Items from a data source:
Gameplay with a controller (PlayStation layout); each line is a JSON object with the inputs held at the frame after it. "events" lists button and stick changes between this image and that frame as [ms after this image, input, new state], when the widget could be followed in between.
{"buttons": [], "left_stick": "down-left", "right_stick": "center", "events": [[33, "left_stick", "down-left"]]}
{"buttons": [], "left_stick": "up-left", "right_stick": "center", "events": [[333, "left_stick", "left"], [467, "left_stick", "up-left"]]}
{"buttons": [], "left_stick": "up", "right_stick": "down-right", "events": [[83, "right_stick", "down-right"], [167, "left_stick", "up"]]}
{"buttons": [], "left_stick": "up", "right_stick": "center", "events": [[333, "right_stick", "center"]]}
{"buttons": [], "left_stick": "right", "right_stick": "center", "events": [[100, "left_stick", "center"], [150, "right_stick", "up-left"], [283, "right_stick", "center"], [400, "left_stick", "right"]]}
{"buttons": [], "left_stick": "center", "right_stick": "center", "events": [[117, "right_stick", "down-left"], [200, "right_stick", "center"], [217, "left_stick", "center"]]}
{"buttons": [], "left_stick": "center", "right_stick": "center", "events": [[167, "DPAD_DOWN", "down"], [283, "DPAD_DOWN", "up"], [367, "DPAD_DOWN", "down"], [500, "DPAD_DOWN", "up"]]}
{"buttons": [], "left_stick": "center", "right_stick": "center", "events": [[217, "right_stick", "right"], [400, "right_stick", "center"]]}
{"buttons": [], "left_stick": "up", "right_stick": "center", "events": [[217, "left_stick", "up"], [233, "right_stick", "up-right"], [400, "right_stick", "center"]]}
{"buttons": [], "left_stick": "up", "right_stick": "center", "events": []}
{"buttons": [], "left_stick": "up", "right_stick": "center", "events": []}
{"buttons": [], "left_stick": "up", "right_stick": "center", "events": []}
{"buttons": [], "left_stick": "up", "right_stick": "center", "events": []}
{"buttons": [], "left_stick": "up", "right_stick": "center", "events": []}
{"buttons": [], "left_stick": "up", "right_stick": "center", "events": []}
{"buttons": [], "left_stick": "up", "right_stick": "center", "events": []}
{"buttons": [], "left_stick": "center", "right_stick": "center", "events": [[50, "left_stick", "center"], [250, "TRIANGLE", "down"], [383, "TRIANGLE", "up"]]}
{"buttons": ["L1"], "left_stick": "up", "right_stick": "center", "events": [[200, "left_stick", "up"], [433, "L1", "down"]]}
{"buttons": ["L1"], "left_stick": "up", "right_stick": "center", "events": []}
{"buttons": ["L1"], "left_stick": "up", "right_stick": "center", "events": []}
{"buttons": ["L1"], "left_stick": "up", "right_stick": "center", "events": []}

• **What you will do**
With nothing added or dropped, reproduce all the data exactly.

• **Response to the exercise**
Gameplay with a controller (PlayStation layout); each line is a JSON object with the inputs held at the frame after it. "events" lists button and stick changes between this image and that frame as [ms after this image, input, new state], when the widget could be followed in between.
{"buttons": [], "left_stick": "down-left", "right_stick": "center", "events": [[33, "left_stick", "down-left"]]}
{"buttons": [], "left_stick": "up-left", "right_stick": "center", "events": [[333, "left_stick", "left"], [467, "left_stick", "up-left"]]}
{"buttons": [], "left_stick": "up", "right_stick": "down-right", "events": [[83, "right_stick", "down-right"], [167, "left_stick", "up"]]}
{"buttons": [], "left_stick": "up", "right_stick": "center", "events": [[333, "right_stick", "center"]]}
{"buttons": [], "left_stick": "right", "right_stick": "center", "events": [[100, "left_stick", "center"], [150, "right_stick", "up-left"], [283, "right_stick", "center"], [400, "left_stick", "right"]]}
{"buttons": [], "left_stick": "center", "right_stick": "center", "events": [[117, "right_stick", "down-left"], [200, "right_stick", "center"], [217, "left_stick", "center"]]}
{"buttons": [], "left_stick": "center", "right_stick": "center", "events": [[167, "DPAD_DOWN", "down"], [283, "DPAD_DOWN", "up"], [367, "DPAD_DOWN", "down"], [500, "DPAD_DOWN", "up"]]}
{"buttons": [], "left_stick": "center", "right_stick": "center", "events": [[217, "right_stick", "right"], [400, "right_stick", "center"]]}
{"buttons": [], "left_stick": "up", "right_stick": "center", "events": [[217, "left_stick", "up"], [233, "right_stick", "up-right"], [400, "right_stick", "center"]]}
{"buttons": [], "left_stick": "up", "right_stick": "center", "events": []}
{"buttons": [], "left_stick": "up", "right_stick": "center", "events": []}
{"buttons": [], "left_stick": "up", "right_stick": "center", "events": []}
{"buttons": [], "left_stick": "up", "right_stick": "center", "events": []}
{"buttons": [], "left_stick": "up", "right_stick": "center", "events": []}
{"buttons": [], "left_stick": "up", "right_stick": "center", "events": []}
{"buttons": [], "left_stick": "up", "right_stick": "center", "events": []}
{"buttons": [], "left_stick": "center", "right_stick": "center", "events": [[50, "left_stick", "center"], [250, "TRIANGLE", "down"], [383, "TRIANGLE", "up"]]}
{"buttons": ["L1"], "left_stick": "up", "right_stick": "center", "events": [[200, "left_stick", "up"], [433, "L1", "down"]]}
{"buttons": ["L1"], "left_stick": "up", "right_stick": "center", "events": []}
{"buttons": ["L1"], "left_stick": "up", "right_stick": "center", "events": []}
{"buttons": ["L1"], "left_stick": "up", "right_stick": "center", "events": []}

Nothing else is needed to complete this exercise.